◆ Problems and tasks
(1) Decide whether each statement agrees with the comment thread: (a) one commenter bought a house in 2008 assuming the mortgage interest deduction was here to stay; (b) the thread says government's "share" should ideally increase as the economy grows; (c) one commenter says eliminating the mortgage deduction would reduce the value of the housing stock by about 50%. For each, answer yes or no and quote the deciding words.
(2) Reproduce the comment thread from "The mention of" to "it ain't cheering.", substituting "Congress" for "Washington".

Either the committee doesn't understand the political realities, or taking away the mortgage interest deduction is meant as a built-in bargaining chip. I don't see how they get across that bridge, even with lower overall rates. That's something that everybody can easily understand, and not like.

Jason Hart
Joined
May '10
Jason Hart
etoiledunord: Either the committee doesn't understand the political realities, or taking away the mortgage interest deduction is meant as a built-in bargaining chip. I don't see how they get across that bridge, even with lower overall rates. That's something that everybody can easily understand, and not like. · Nov 10 at 7:44pm

The mention of axing the mortgage interest deduction stings, but wasn't much of a surprise. In principle I support lower rates instead of a million deductions... and yet I bought a house in 2008 with the assumption the mortgage interest deduction was here to stay. Heck, I'd happily tighten my belt if Washington also faced the real problem and quit dumping money into Fannie and Freddie. Since that's unlikely to ever happen, guess I'll settle for tightening my belt unhappily.

Aside from that, the brief summary I read of the Commission's proposals struck me as too good to be true. Thanks, Steve, for confirming that suspicion!

Peter Robinson

Wow. That is incomparably the best analysis I've read anywhere--and it ain't cheering.

Joe Escalante

I kept hearing talk about this today but it didn't make sense to me until now. Thank you Steve and thank as always Ricochet for making me smarter than I have a right to be. My question is that how much of this report was written before the new political realities were apparent? Would the new realities change things? Is this something else we have to repeal?

Kenneth
Joined
Jul '10
Kenneth

The very idea of defining government's "share" of GDP in terms of a given percentage of revenues is chilling.

I don't have words to define my alarm with that concept.

Government should operate as efficiently as possible and, ideally, its "share" should decrease as the economy grows.

Edited on November 11, 2010 at 5:27am
Peter Robinson

Kenneth: The very idea of defining government's "share" of GDP in terms of a given percentage of revenues is chilling.

I don't have words to define my alarm with that concept.

Government should operate as efficiently as possible and, ideally, its "share" should decrease as the economy grows. · Nov 10 at 8:23pm

Edited on Nov 10 at 08:27 pm

Sign me up for every word that Kenneth just posted, including "chilling."

Kenneth
Joined
Jul '10
Kenneth

These geniuses do realize that eliminating the mortgage deduction will immediately reduce the value of our housing stock by about 25%, right?

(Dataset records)
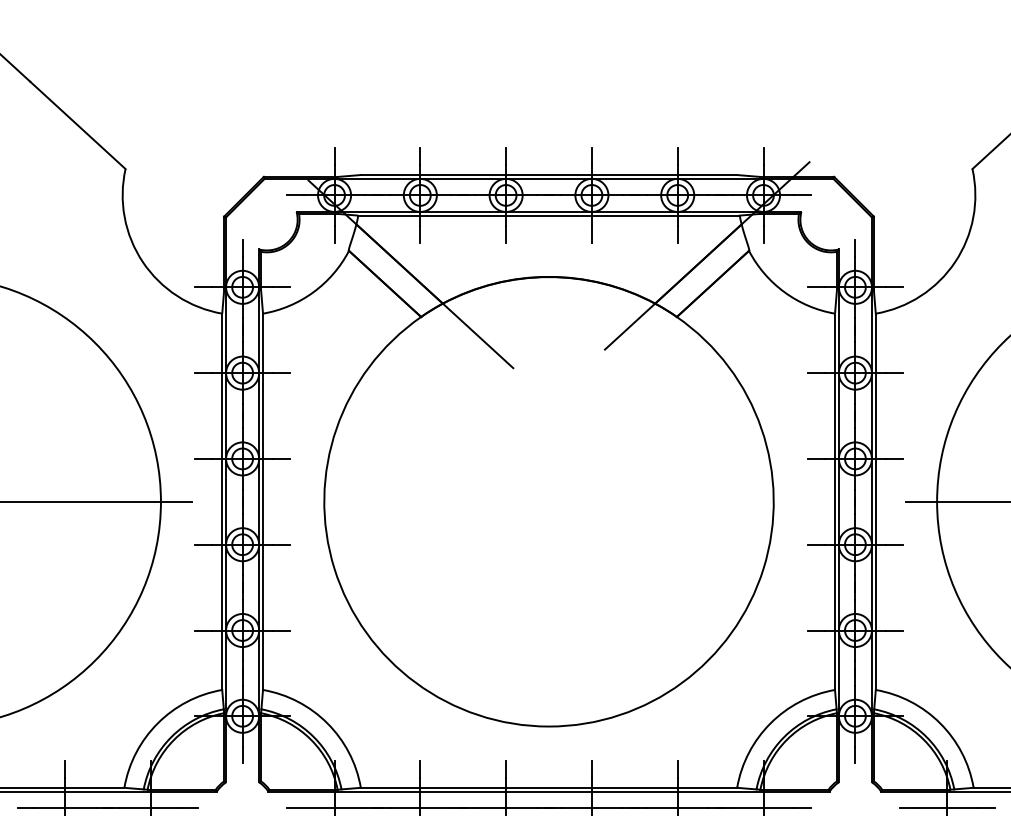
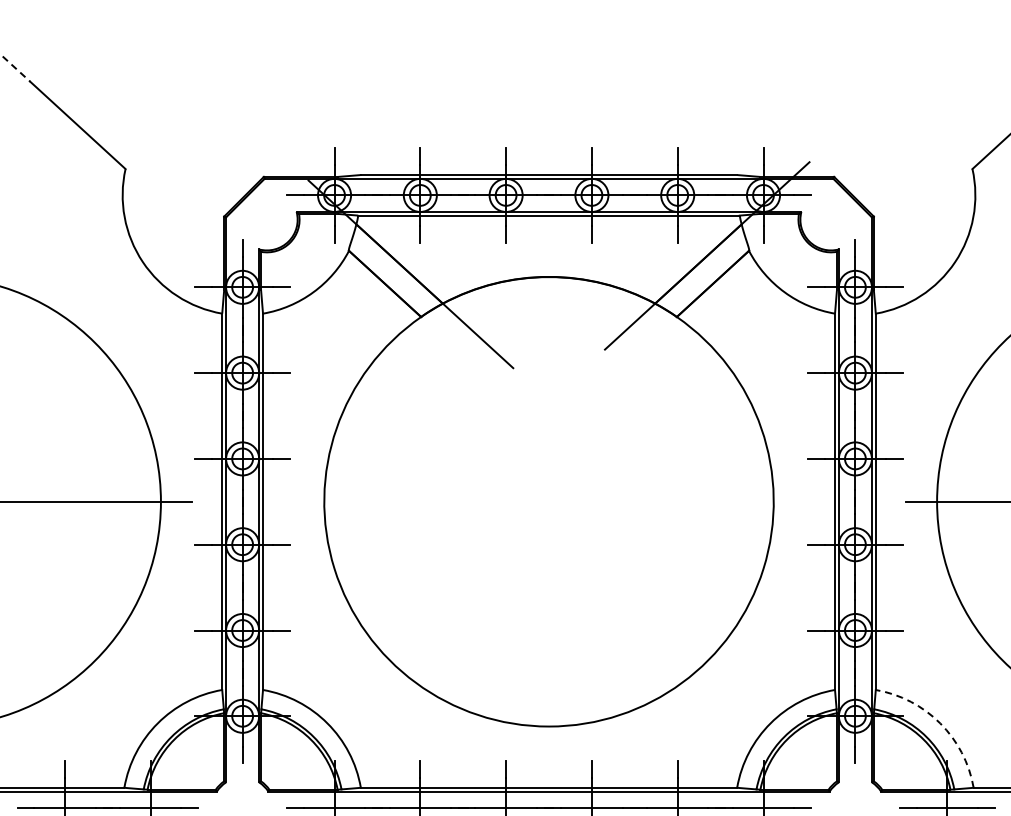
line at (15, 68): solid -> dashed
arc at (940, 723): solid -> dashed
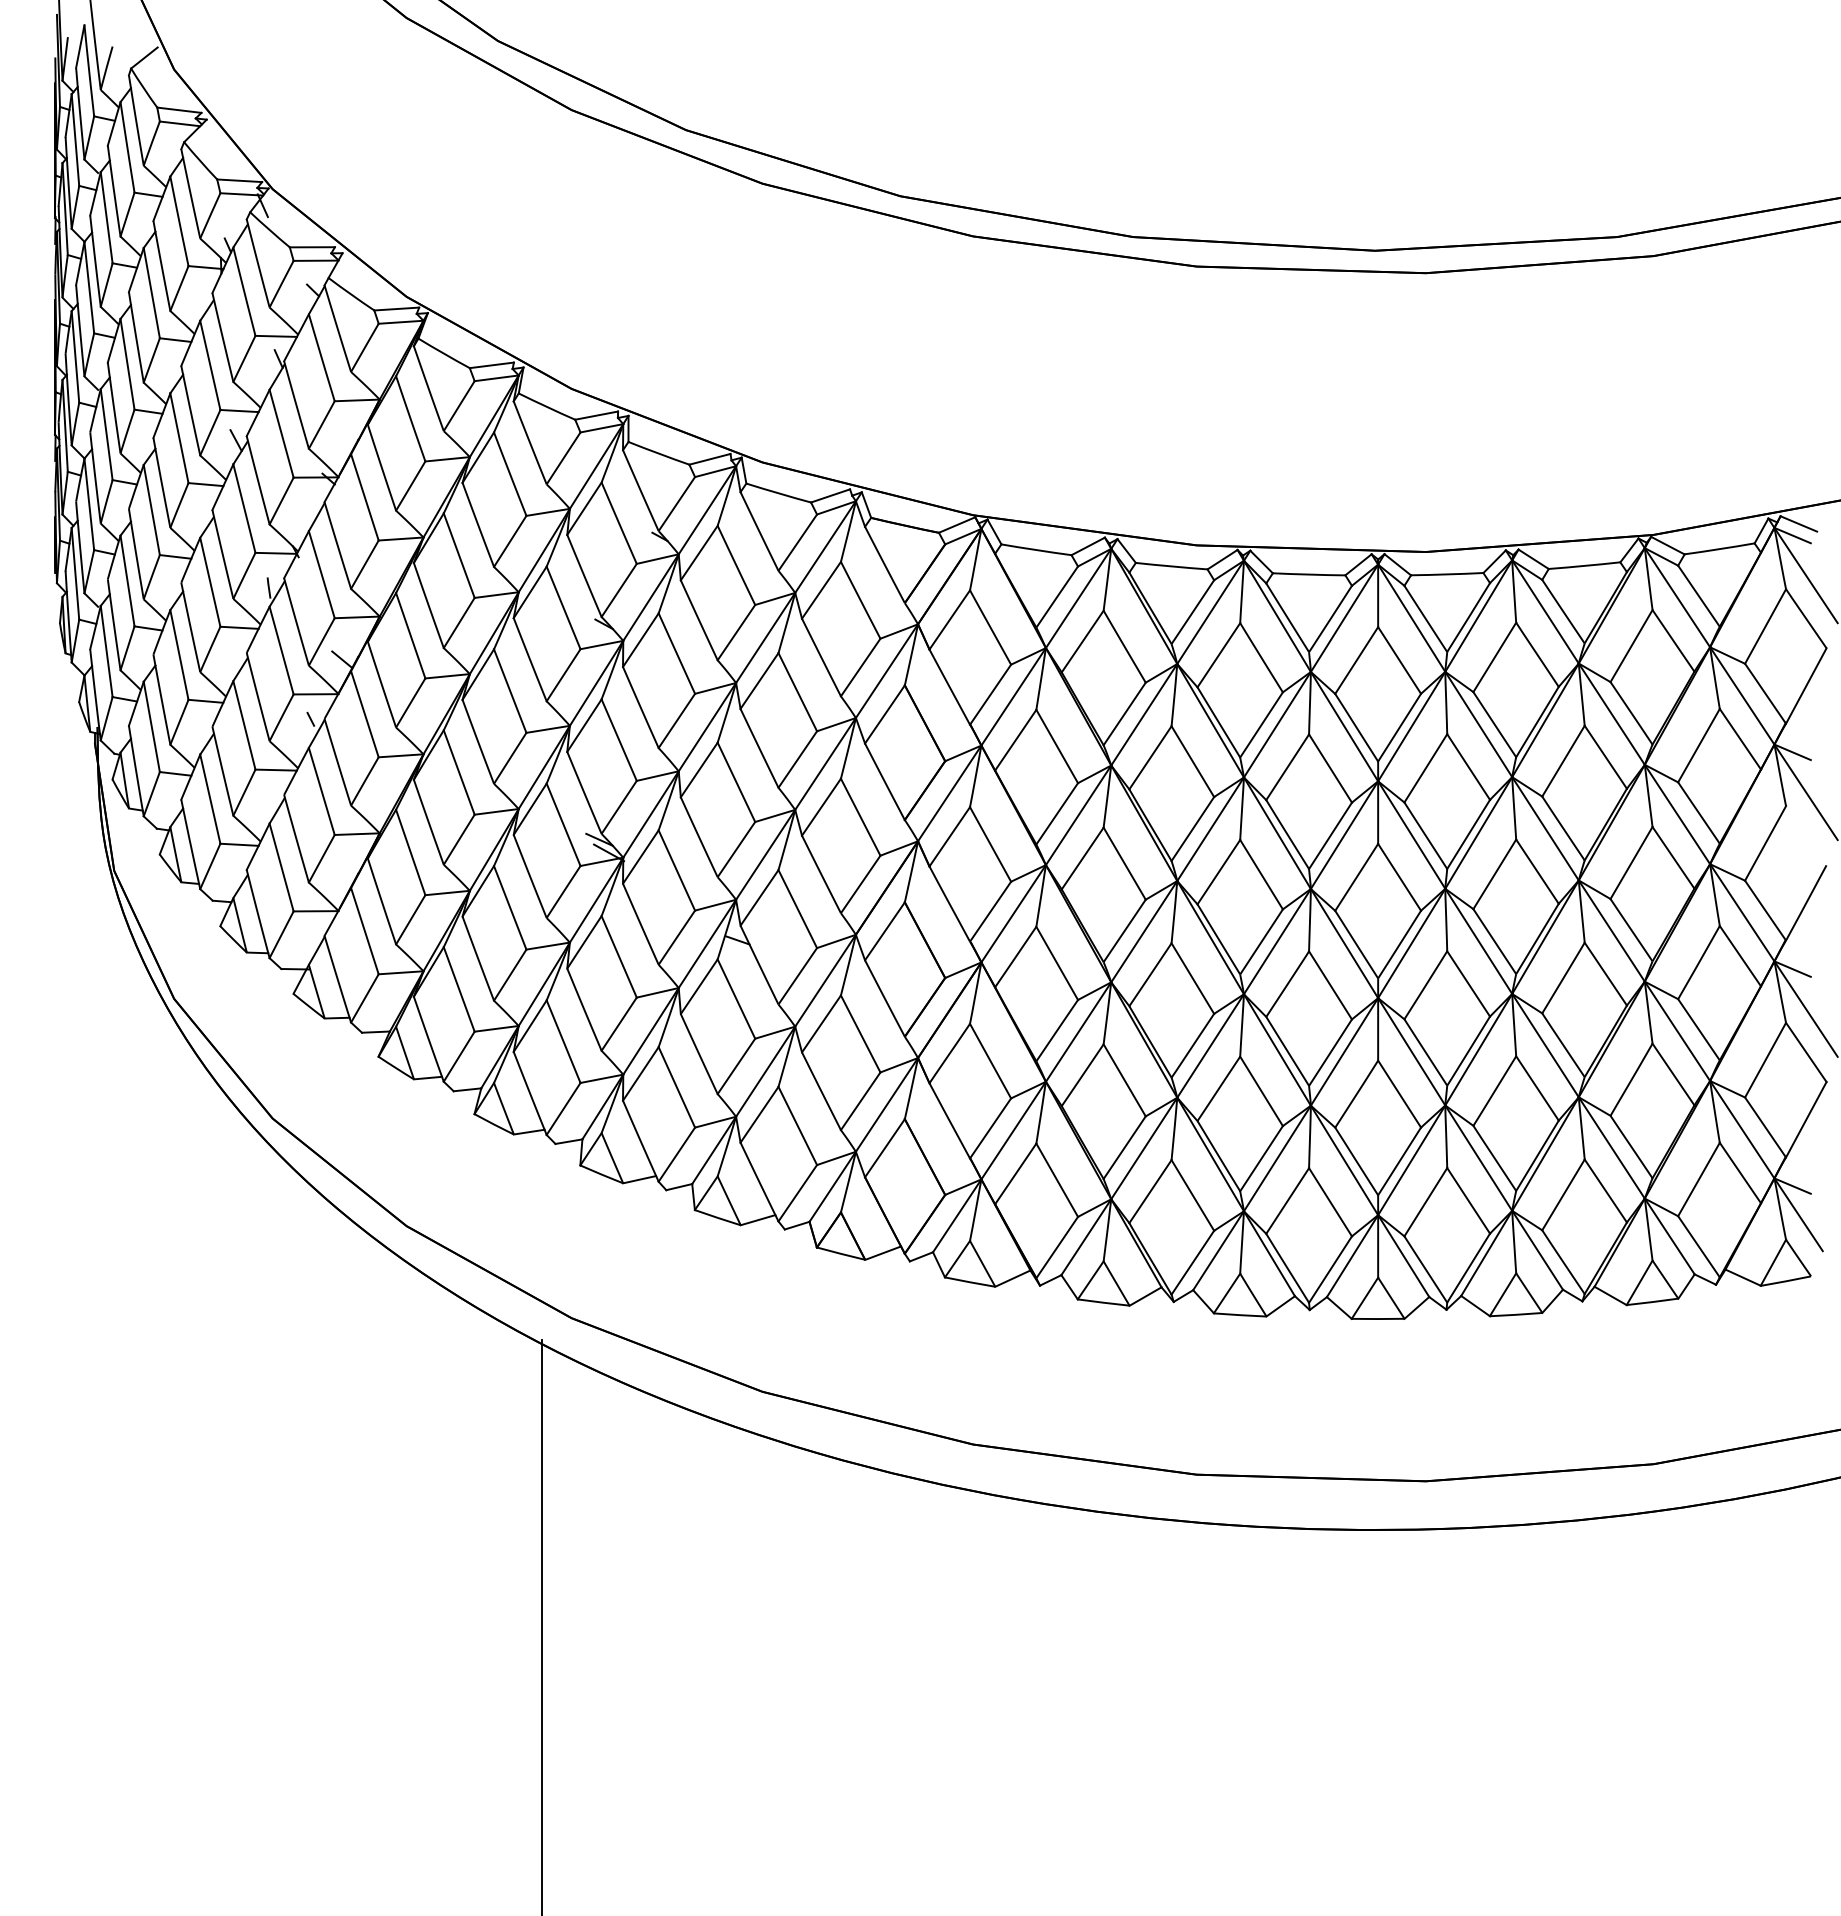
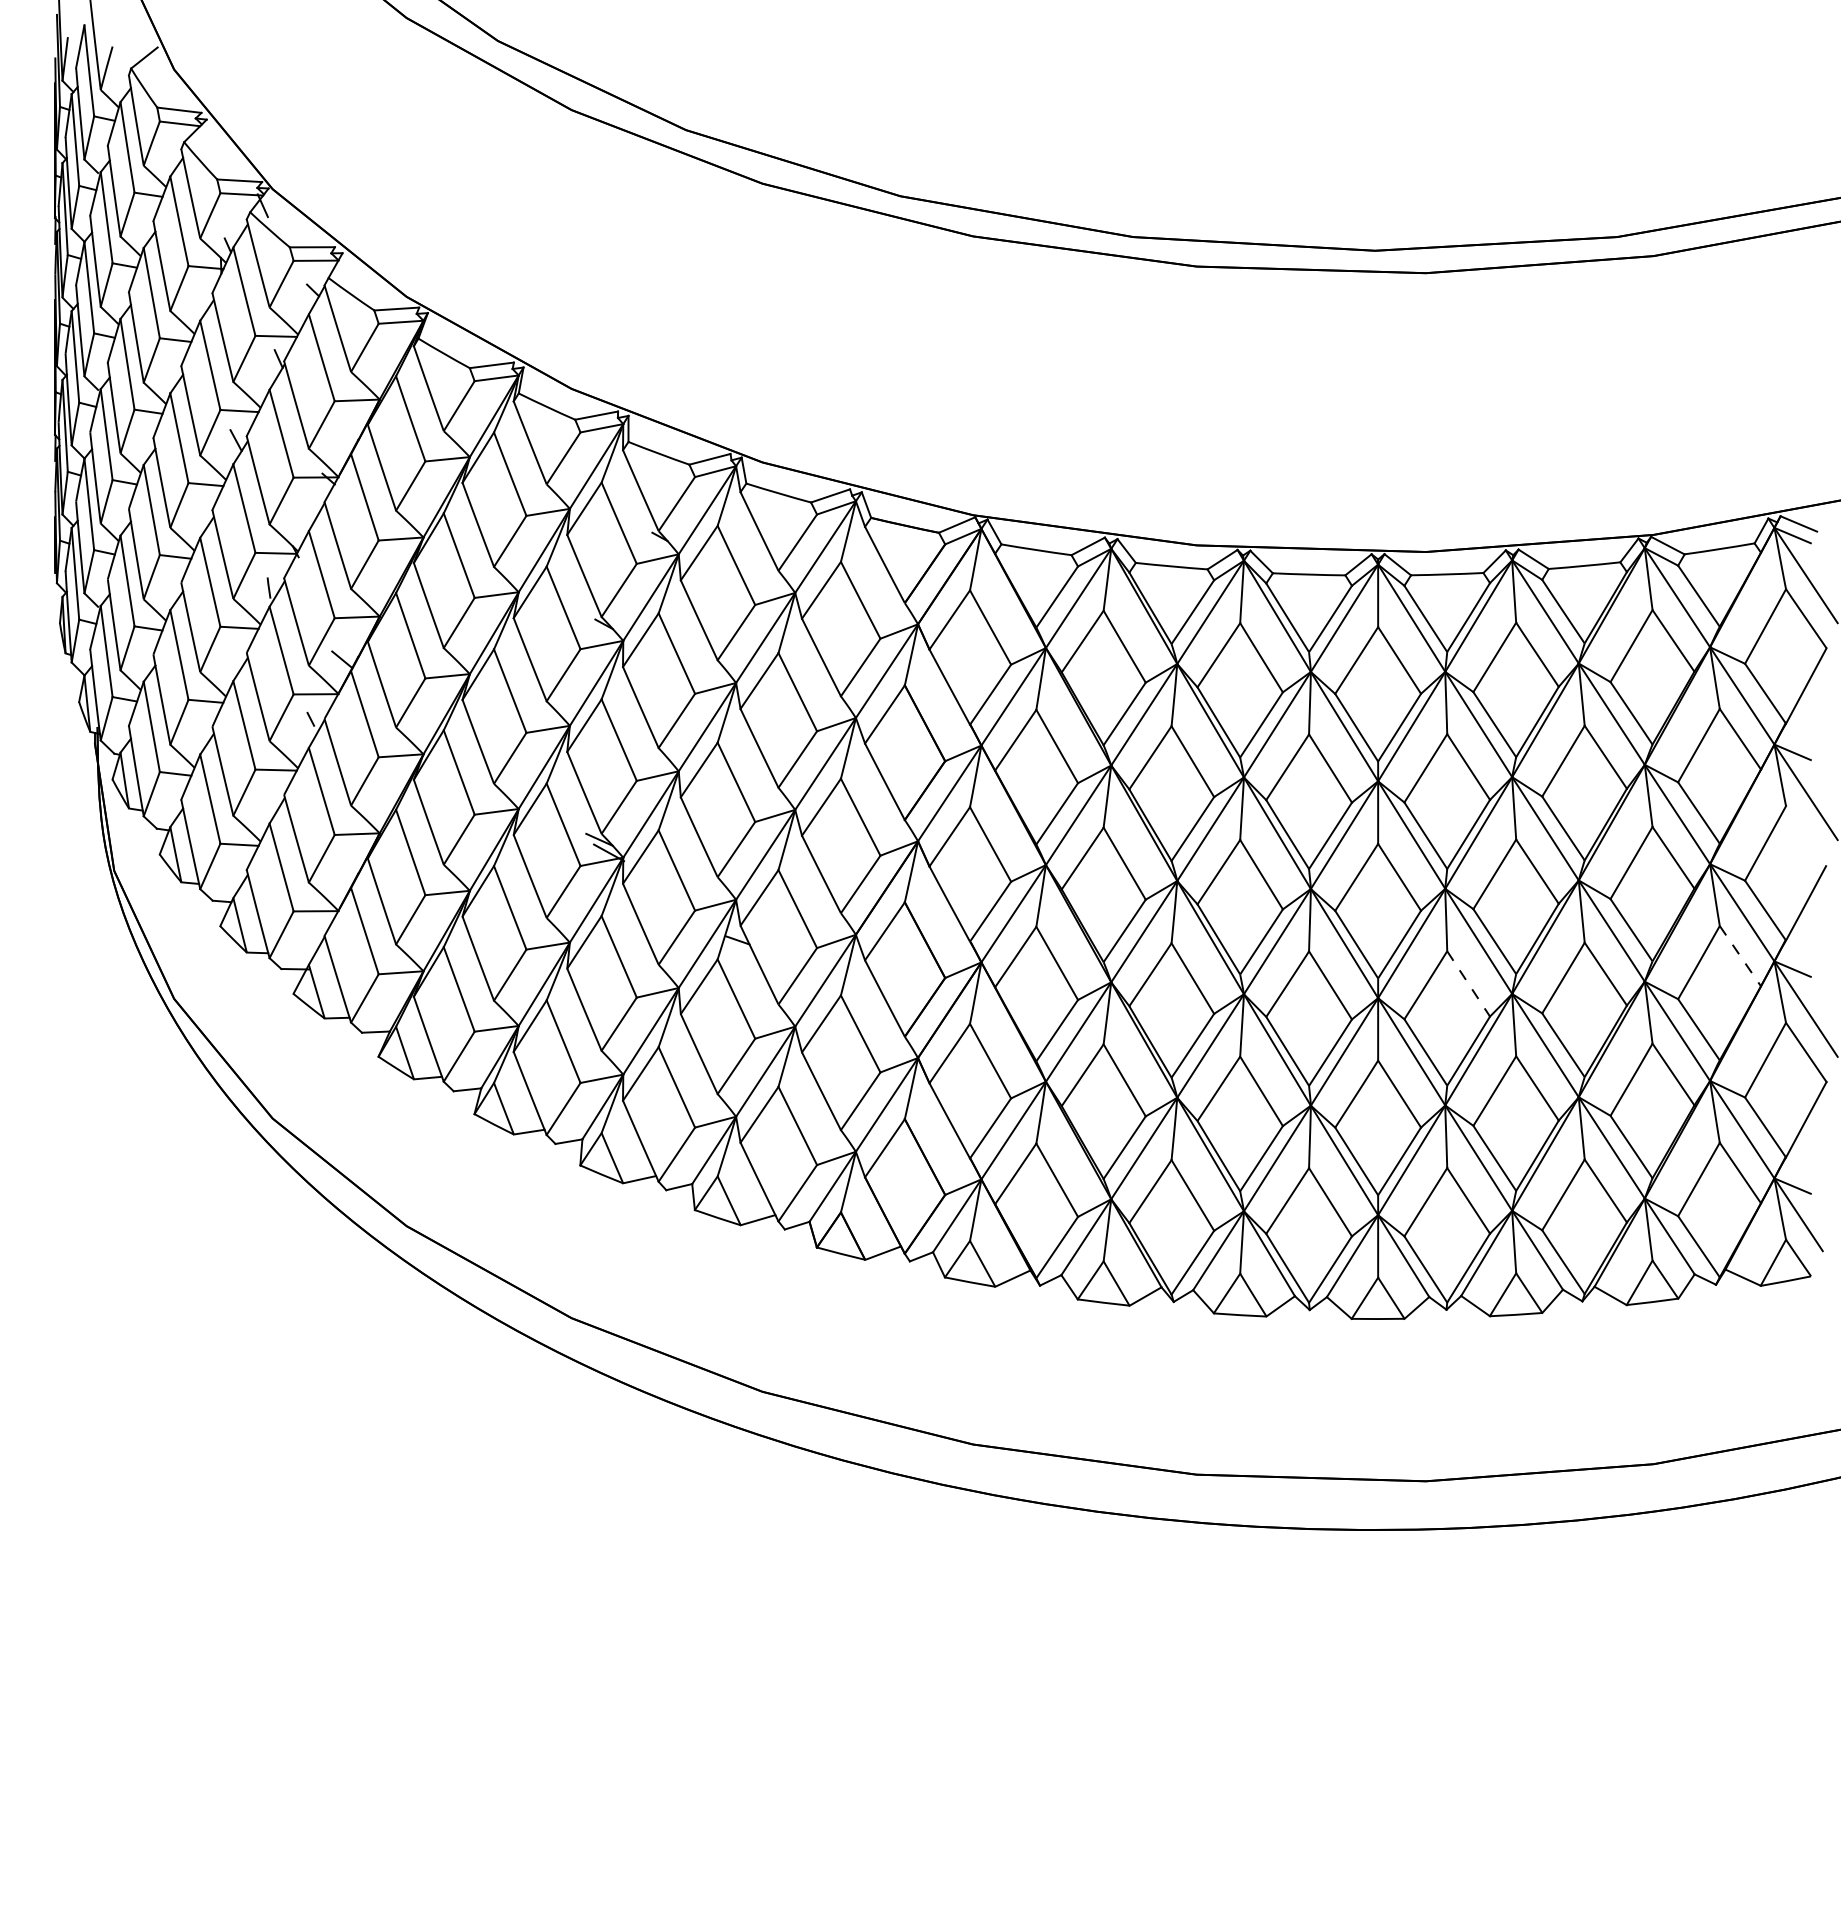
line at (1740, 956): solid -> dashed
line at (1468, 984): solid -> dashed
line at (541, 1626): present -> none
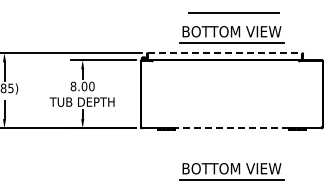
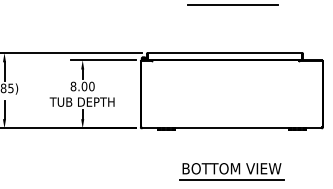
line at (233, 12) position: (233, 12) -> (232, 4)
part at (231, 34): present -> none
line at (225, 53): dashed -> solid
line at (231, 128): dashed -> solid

◆ Solutions to the tasks
(1)
(a) Yes: "I bought a house in 2008 with the assumption the mortgage interest deduction was here to stay."
(b) No: "ideally, its "share" should decrease as the economy grows."
(c) No: "eliminating the mortgage deduction will immediately reduce the value of our housing stock by about 25%"

(2)
The mention of axing the mortgage interest deduction stings, but wasn't much of a surprise. In principle I support lower rates instead of a million deductions... and yet I bought a house in 2008 with the assumption the mortgage interest deduction was here to stay. Heck, I'd happily tighten my belt if Congress also faced the real problem and quit dumping money into Fannie and Freddie. Since that's unlikely to ever happen, guess I'll settle for tightening my belt unhappily.

Aside from that, the brief summary I read of the Commission's proposals struck me as too good to be true. Thanks, Steve, for confirming that suspicion!

Peter Robinson

Wow. That is incomparably the best analysis I've read anywhere--and it ain't cheering.